[Data for analysis Boundary: Start]

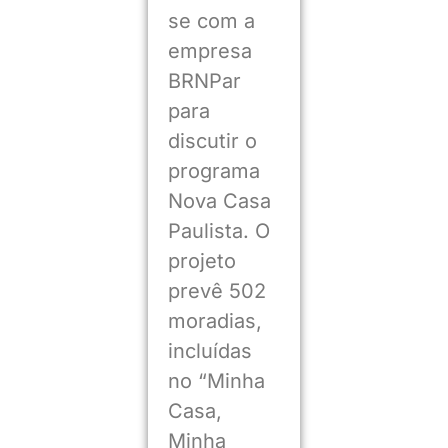
se com a
empresa
BRNPar
para
discutir o
programa
Nova Casa
Paulista. O
projeto
prevê 502
moradias,
incluídas
no “Minha
Casa,
Minha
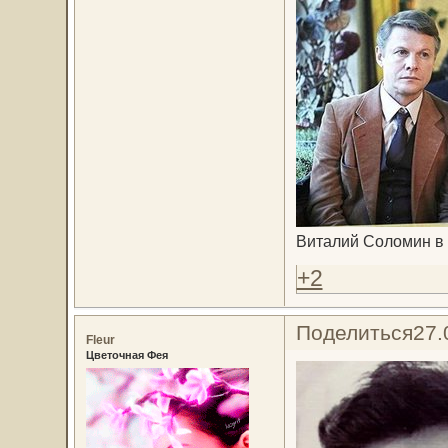
Виталий Соломин в
+2
Поделиться
27.
Fleur
Цветочная Фея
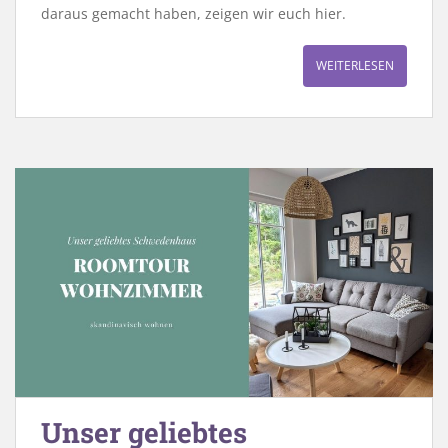
daraus gemacht haben, zeigen wir euch hier.
WEITERLESEN
Unser geliebtes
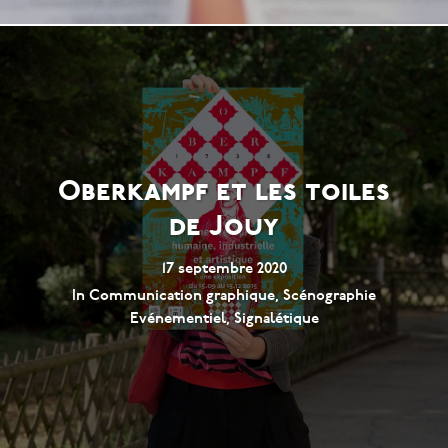
Oberkampf et les toiles
de Jouy
17 septembre 2020
In
Communication graphique
,
Scénographie
Evénementiel
,
Signalétique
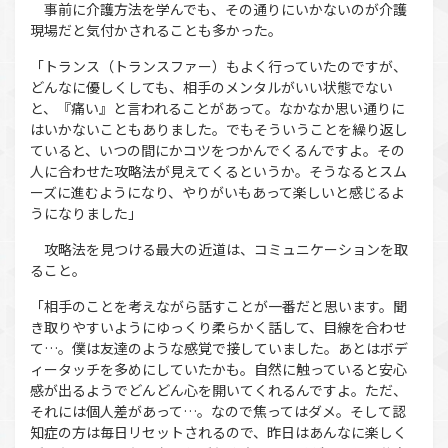
事前に介護方法を学んでも、その通りにいかないのが介護
現場だと気付かされることも多かった。
「トランス（トランスファー）もよく行っていたのですが、
どんなに優しくしても、相手のメンタルがいい状態でない
と、『痛い』と言われることがあって。なかなか思い通りに
はいかないこともありました。でもそういうことを繰り返し
ていると、いつの間にかコツをつかんでくるんですよ。その
人に合わせた攻略法が見えてくるというか。そうなるとスム
ーズに進むようになり、やりがいもあって楽しいと感じるよ
うになりました」
攻略法を見つける最大の近道は、コミュニケーションを取
ること。
「相手のことを考えながら話すことが一番だと思います。聞
き取りやすいようにゆっくり柔らかく話して、目線を合わせ
て…。僕は友達のような感覚で接していました。あとはボデ
ィータッチを多めにしていたかも。自然に触っていると安心
感が出るようでどんどん心を開いてくれるんですよ。ただ、
それには個人差があって…。なので焦ってはダメ。そして認
知症の方は毎日リセットされるので、昨日はあんなに楽しく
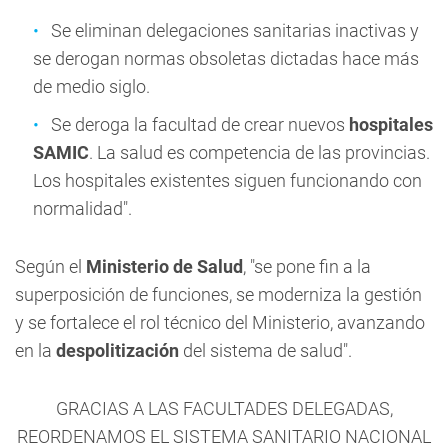
Se eliminan delegaciones sanitarias inactivas y
se derogan normas obsoletas dictadas hace más
de medio siglo.
Se deroga la facultad de crear nuevos
hospitales
SAMIC
. La salud es competencia de las provincias.
Los hospitales existentes siguen funcionando con
normalidad".
Según el
Ministerio de Salud
, "se pone fin a la
superposición de funciones, se moderniza la gestión
y se fortalece el rol técnico del Ministerio, avanzando
en la
despolitización
del sistema de salud".
GRACIAS A LAS FACULTADES DELEGADAS,
REORDENAMOS EL SISTEMA SANITARIO NACIONAL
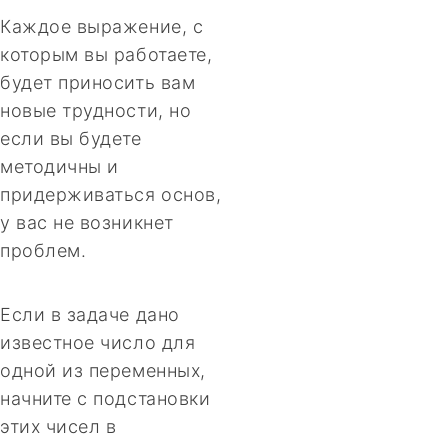
Каждое выражение, с
которым вы работаете,
будет приносить вам
новые трудности, но
если вы будете
методичны и
придерживаться основ,
у вас не возникнет
проблем.
Если в задаче дано
известное число для
одной из переменных,
начните с подстановки
этих чисел в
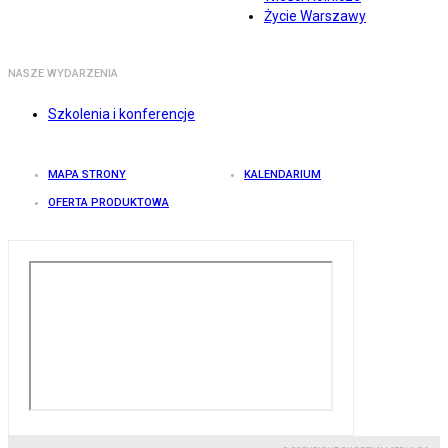
Życie Warszawy
NASZE WYDARZENIA
Szkolenia i konferencje
MAPA STRONY
KALENDARIUM
OFERTA PRODUKTOWA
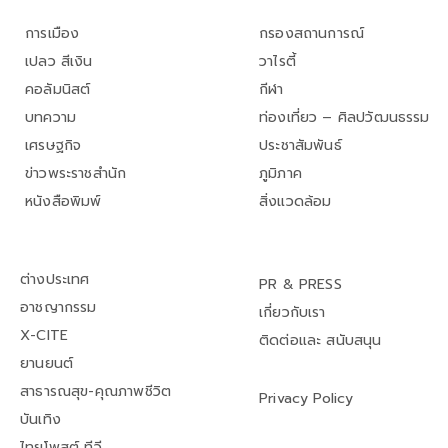
การเมือง
กรองสถานการณ์
เปลว สีเงิน
วาไรตี้
คอลัมนิสต์
กีฬา
บทความ
ท่องเที่ยว – ศิลปวัฒนธรรม
เศรษฐกิจ
ประชาสัมพันธ์
ข่าวพระราชสำนัก
ภูมิภาค
หนังสือพิมพ์
สิ่งแวดล้อม
ต่างประเทศ
PR & PRESS
อาชญากรรม
เกี่ยวกับเรา
X-CITE
ติดต่อและ สนับสนุน
ยานยนต์
สาธารณสุข-คุณภาพชีวิต
Privacy Policy
บันเทิง
ไทยโพสต์ ทีวี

[Data for analysis Boundary: End]

== Action item ==
All lines from the one holding "ィータッチを多めにしていたかも。自然に触っていると安心" through the last line of the material above should be set down exactly, and the pictures should be left out.

== Task result ==
ィータッチを多めにしていたかも。自然に触っていると安心
感が出るようでどんどん心を開いてくれるんですよ。ただ、
それには個人差があって…。なので焦ってはダメ。そして認
知症の方は毎日リセットされるので、昨日はあんなに楽しく
Se eliminan delegaciones sanitarias inactivas y
se derogan normas obsoletas dictadas hace más
de medio siglo.
Se deroga la facultad de crear nuevos
hospitales
SAMIC
. La salud es competencia de las provincias.
Los hospitales existentes siguen funcionando con
normalidad".
Según el
Ministerio de Salud
, "se pone fin a la
superposición de funciones, se moderniza la gestión
y se fortalece el rol técnico del Ministerio, avanzando
en la
despolitización
del sistema de salud".
GRACIAS A LAS FACULTADES DELEGADAS,
REORDENAMOS EL SISTEMA SANITARIO NACIONAL
Каждое выражение, с
которым вы работаете,
будет приносить вам
новые трудности, но
если вы будете
методичны и
придерживаться основ,
у вас не возникнет
проблем.
Если в задаче дано
известное число для
одной из переменных,
начните с подстановки
этих чисел в
Życie Warszawy
NASZE WYDARZENIA
Szkolenia i konferencje
MAPA STRONY
KALENDARIUM
OFERTA PRODUKTOWA
การเมือง
กรองสถานการณ์
เปลว สีเงิน
วาไรตี้
คอลัมนิสต์
กีฬา
บทความ
ท่องเที่ยว – ศิลปวัฒนธรรม
เศรษฐกิจ
ประชาสัมพันธ์
ข่าวพระราชสำนัก
ภูมิภาค
หนังสือพิมพ์
สิ่งแวดล้อม
ต่างประเทศ
PR & PRESS
อาชญากรรม
เกี่ยวกับเรา
X-CITE
ติดต่อและ สนับสนุน
ยานยนต์
สาธารณสุข-คุณภาพชีวิต
Privacy Policy
บันเทิง
ไทยโพสต์ ทีวี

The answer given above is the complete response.